CHARLOTTE – The Panthers and defensive coordinator Eric Washington will go up against a new brand of offense this Sunday in Arizona.
After spending the last six seasons at Texas Tech University, first-year head coach Kliff Kingsbury is attempting to bring a college style run-and-gun offense to the professional game. So far, it's debuted to mixed results. Rookie quarterback Kyler Murray is averaging 328.5 passing yards per game (4th best) and the Cardinals are scoring 22 points per game (T-12th), but the team has an 0-1-1 record.
Still, Washington said the offense provides some unique challenges.
"We have to prepare for four wides, three wides, five wides every single week," Washington said. "We'll address it with the things within our package and just making sure we have the right personnel in place and just come up with a good solid plan for that particular look.

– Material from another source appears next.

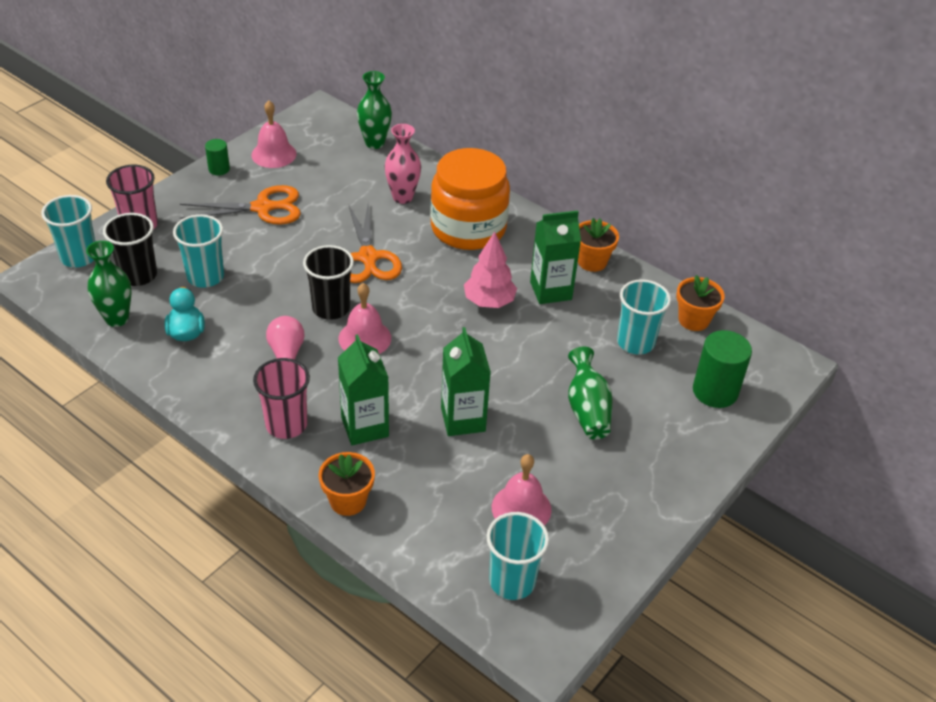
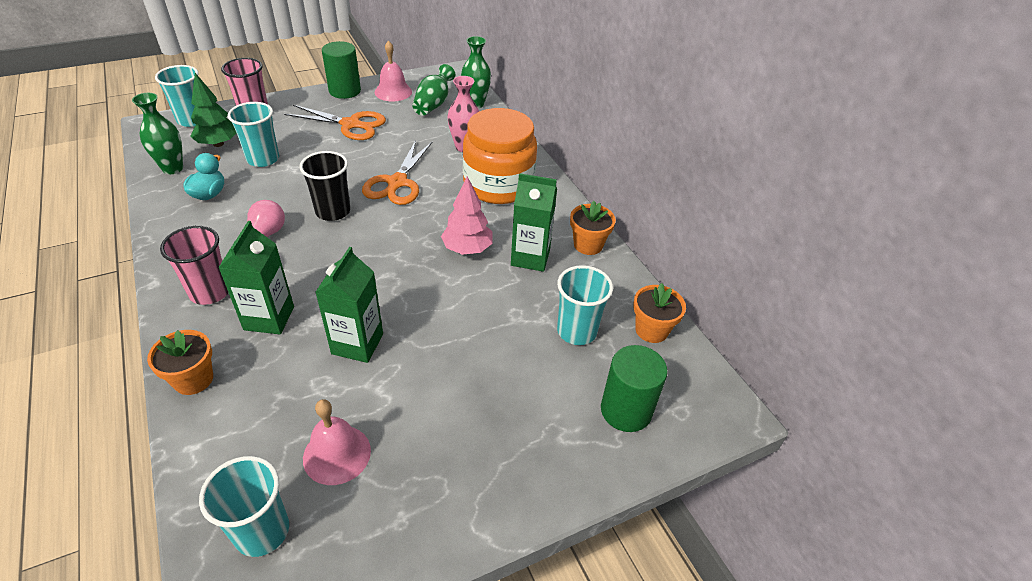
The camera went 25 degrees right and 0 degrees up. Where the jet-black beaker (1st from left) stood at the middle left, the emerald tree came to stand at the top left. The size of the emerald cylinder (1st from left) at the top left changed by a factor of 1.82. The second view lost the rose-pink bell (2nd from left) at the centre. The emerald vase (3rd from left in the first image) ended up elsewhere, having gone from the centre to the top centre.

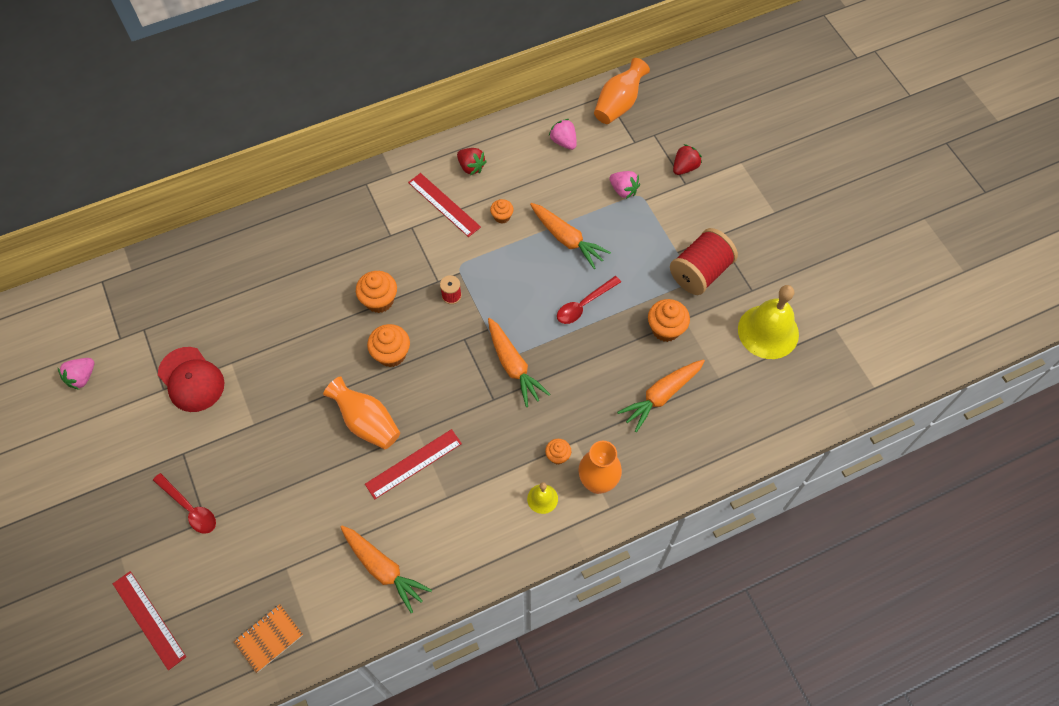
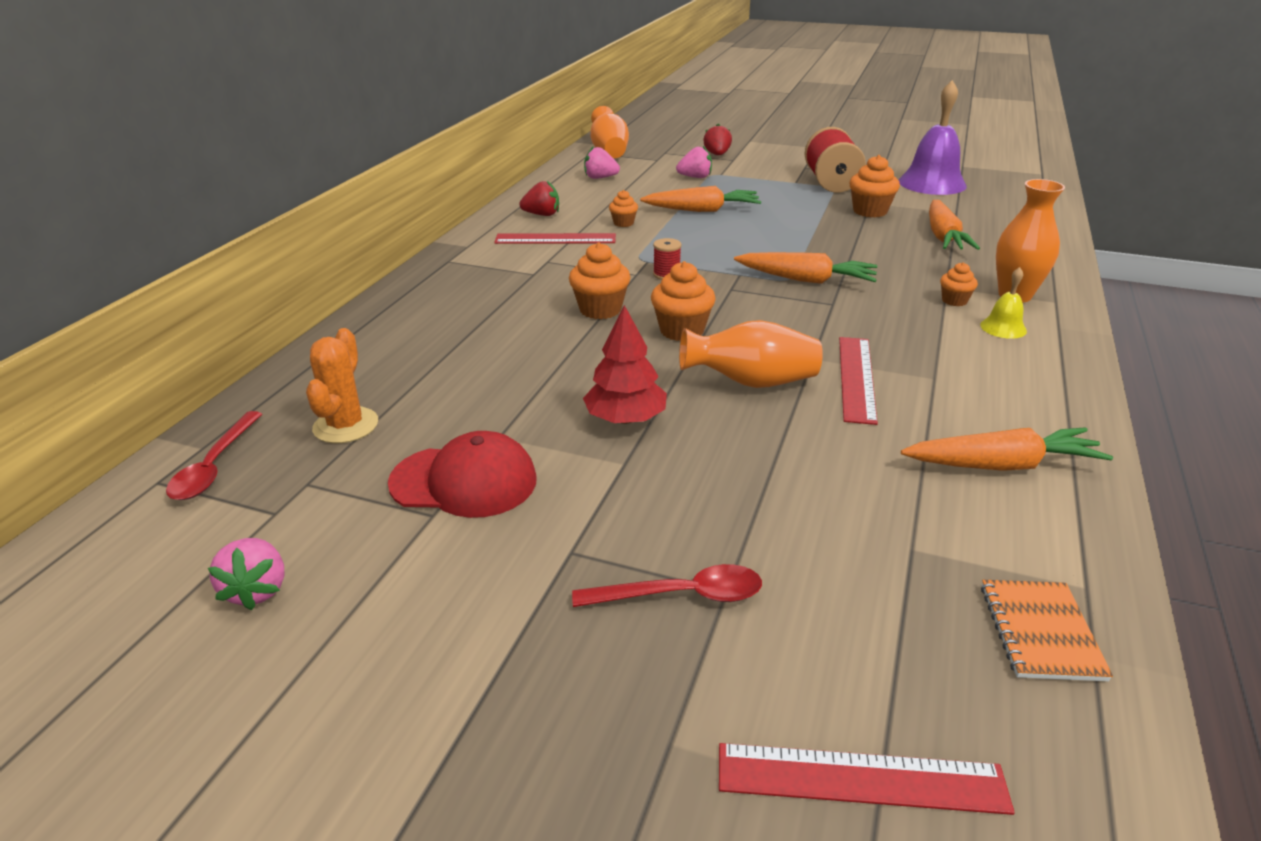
The camera went 45 degrees left and 30 degrees down. The red teaspoon (2nd from left in the first image) ended up elsewhere, having gone from the centre to the middle left. What was the golden bell (2nd from left) at the middle right turned into the violet bell at the top right. The second view gained the orange saguaro cactus at the middle left. The second view gained the red tree at the centre.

"They use it a lot, and it's a typical spread concept. Spread you out, get certain people, you have to address all of the different formations and receivers and still be solid if they decide to run the football, and the quarterback is a featured runner. Very similar to what we've seen with Russell Wilson over the years, similar concepts, so we'll have a good plan."

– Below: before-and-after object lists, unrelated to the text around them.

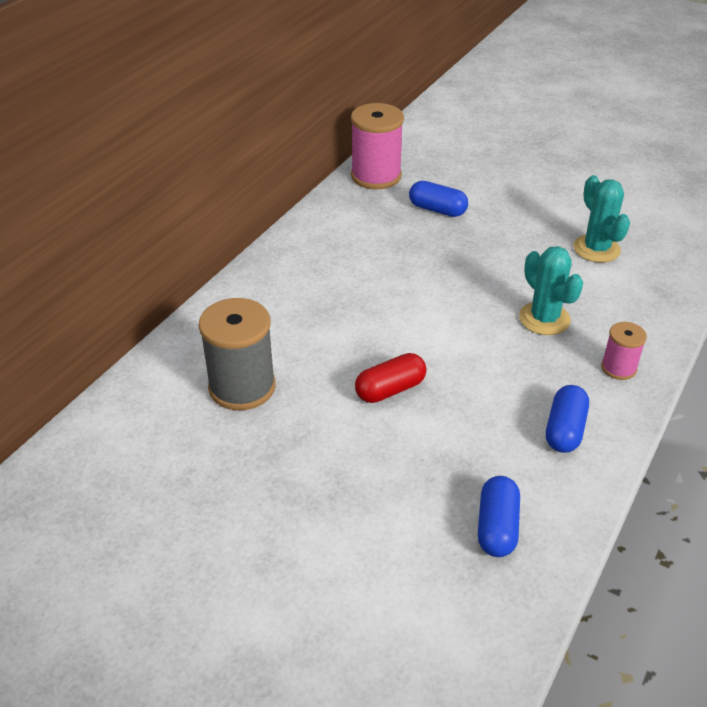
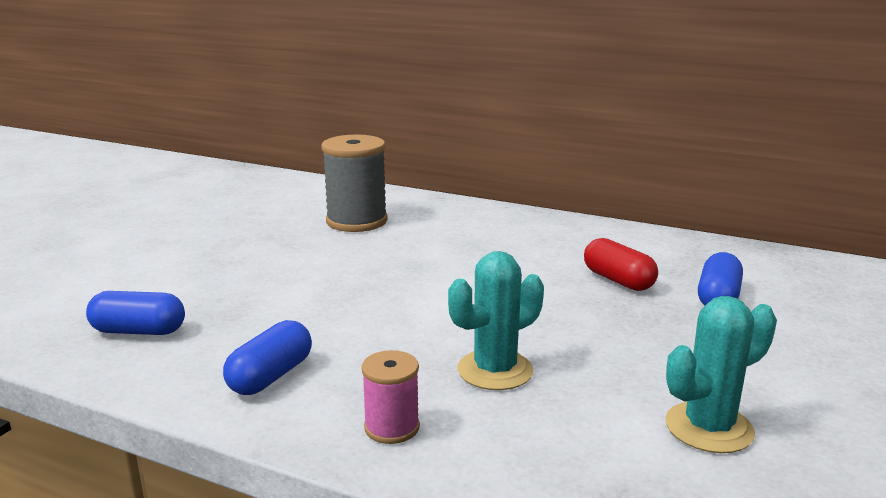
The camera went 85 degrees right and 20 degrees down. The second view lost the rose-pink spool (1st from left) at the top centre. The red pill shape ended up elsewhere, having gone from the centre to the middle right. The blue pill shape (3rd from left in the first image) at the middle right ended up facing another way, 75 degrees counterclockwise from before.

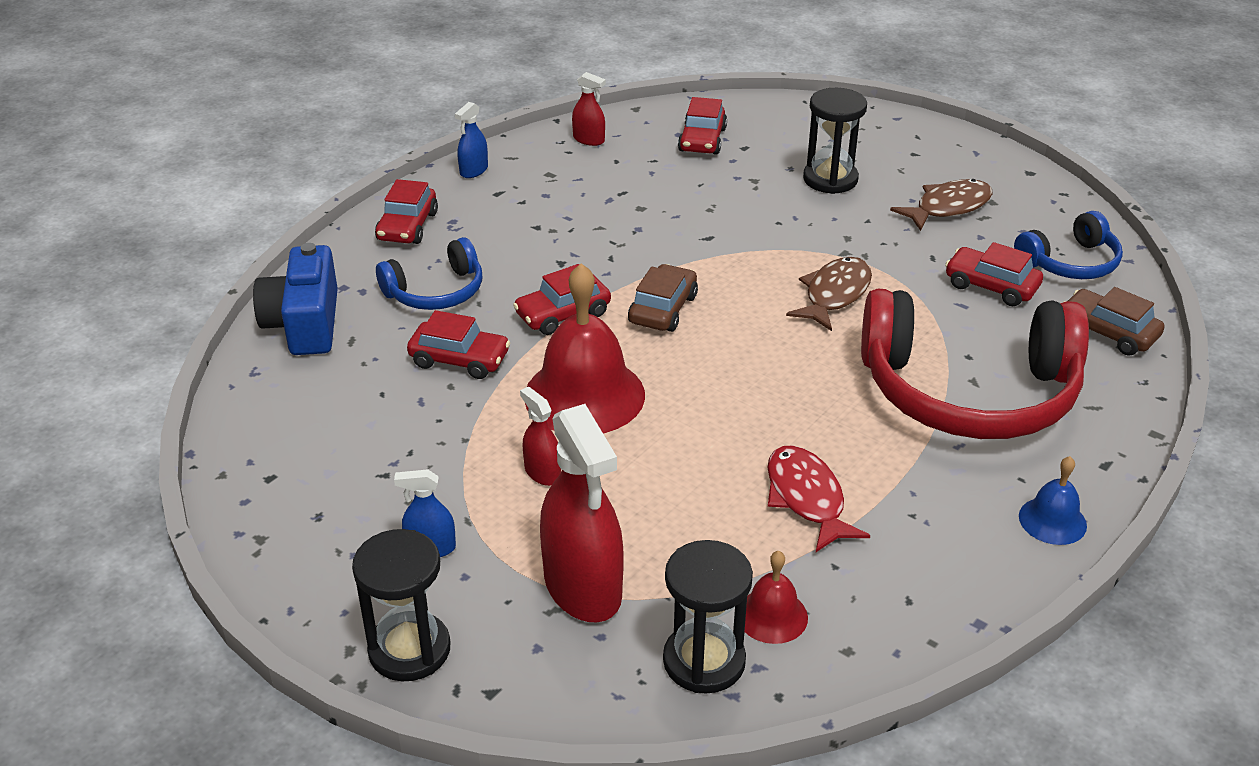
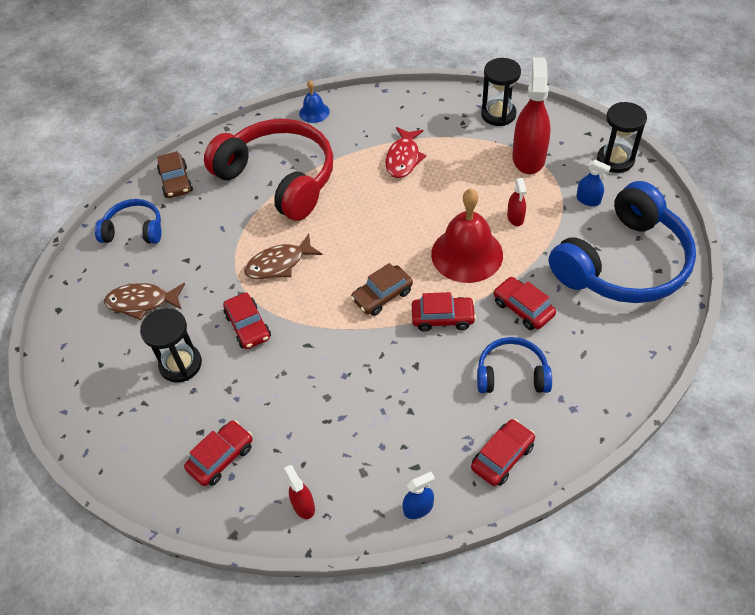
The camera went 145 degrees left and 15 degrees up. The second view lost the blue camera at the middle left. The second view lost the red bell (2nd from left) at the bottom centre. The red automobile (5th from left in the first image) ended up elsewhere, having gone from the middle right to the middle left. The second view gained the blue headphones (3rd from left) at the middle right.

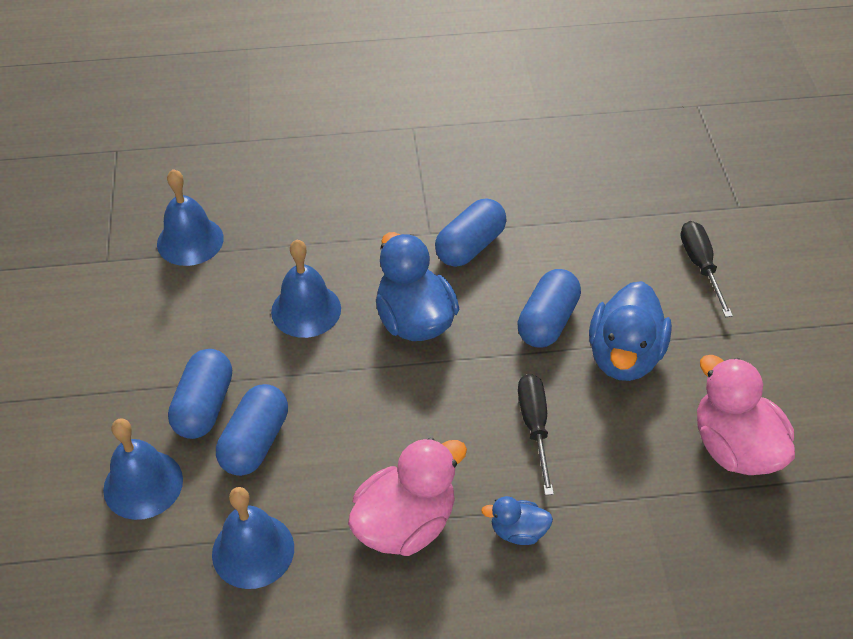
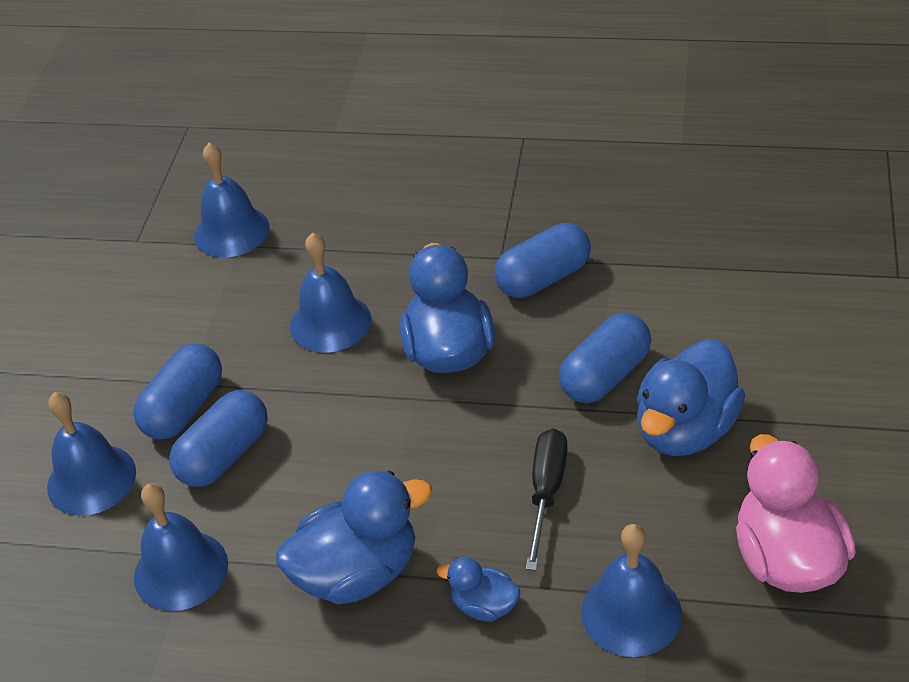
The camera went 20 degrees right and 5 degrees down. What was the rose-pink rubber duck (1st from left) at the bottom centre turned into the blue rubber duck (1st from left) at the bottom centre. The second view lost the jet-black screwdriver (2nd from left) at the middle right. The second view gained the blue bell (5th from left) at the bottom right.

Just because the coach, quarterback and scheme are new, though, doesn't mean the Cardinals aren't utilizing their veterans on offense – namely wide receiver Larry Fitzgerald. Fitzgerald's numbers dropped a bit last year after posting three straight 1,000-yard seasons from 2015-17, but he appears to be back on track this season, averaging 108.5 yards per game.
"They're going to find a way to get Larry the football," Washington said. "They'll adapt what they're doing to make sure he's featured, which we've seen that so far. He's been able to get on the same page with the quarterback, especially on some of the plays that have broken down. He knows exactly where he's going, and so they'll feature Larry, and he can still make contested catches."
The Panthers are still working out the kinks in their new 3-4/hybrid/multiple look on defense, something Washington expects will come in due time. According to Washington, one of the biggest advantages with new scheme is the versatility it allows defensively, noting the play of DE/OLB hybrids Brian Burns and Marquis Haynes.
"They can align in multiple spots; they're not fixed on playing a defensive end or defensive tackle position," Washington said. "You can actually line those guys up in a number of positions and utilize them in cover, as rushers, as point of attack run defenders. The flexibility gives you some things that you can play with in terms of defensive designs."
Another area Washington expects to see improve with time is the defense's ability to finish – particularly relating to sacks. The Panthers have had tremendous success affecting opposing quarterbacks, tallying 15 QB hits (T-5th), but when it comes to actually bringing him down, they've struggled, with only four sacks (T-19th).
"I think it's just a matter of accumulating experiences, and just time on tasks, those kinds of things. That'll lead to more production," Washington said. "It's really rush by committee. We have to make sure we're organized and coordinated. The more we do it the better they're going to get with it, we've just got to keep going, but today's practice was a strong indicator of that progress."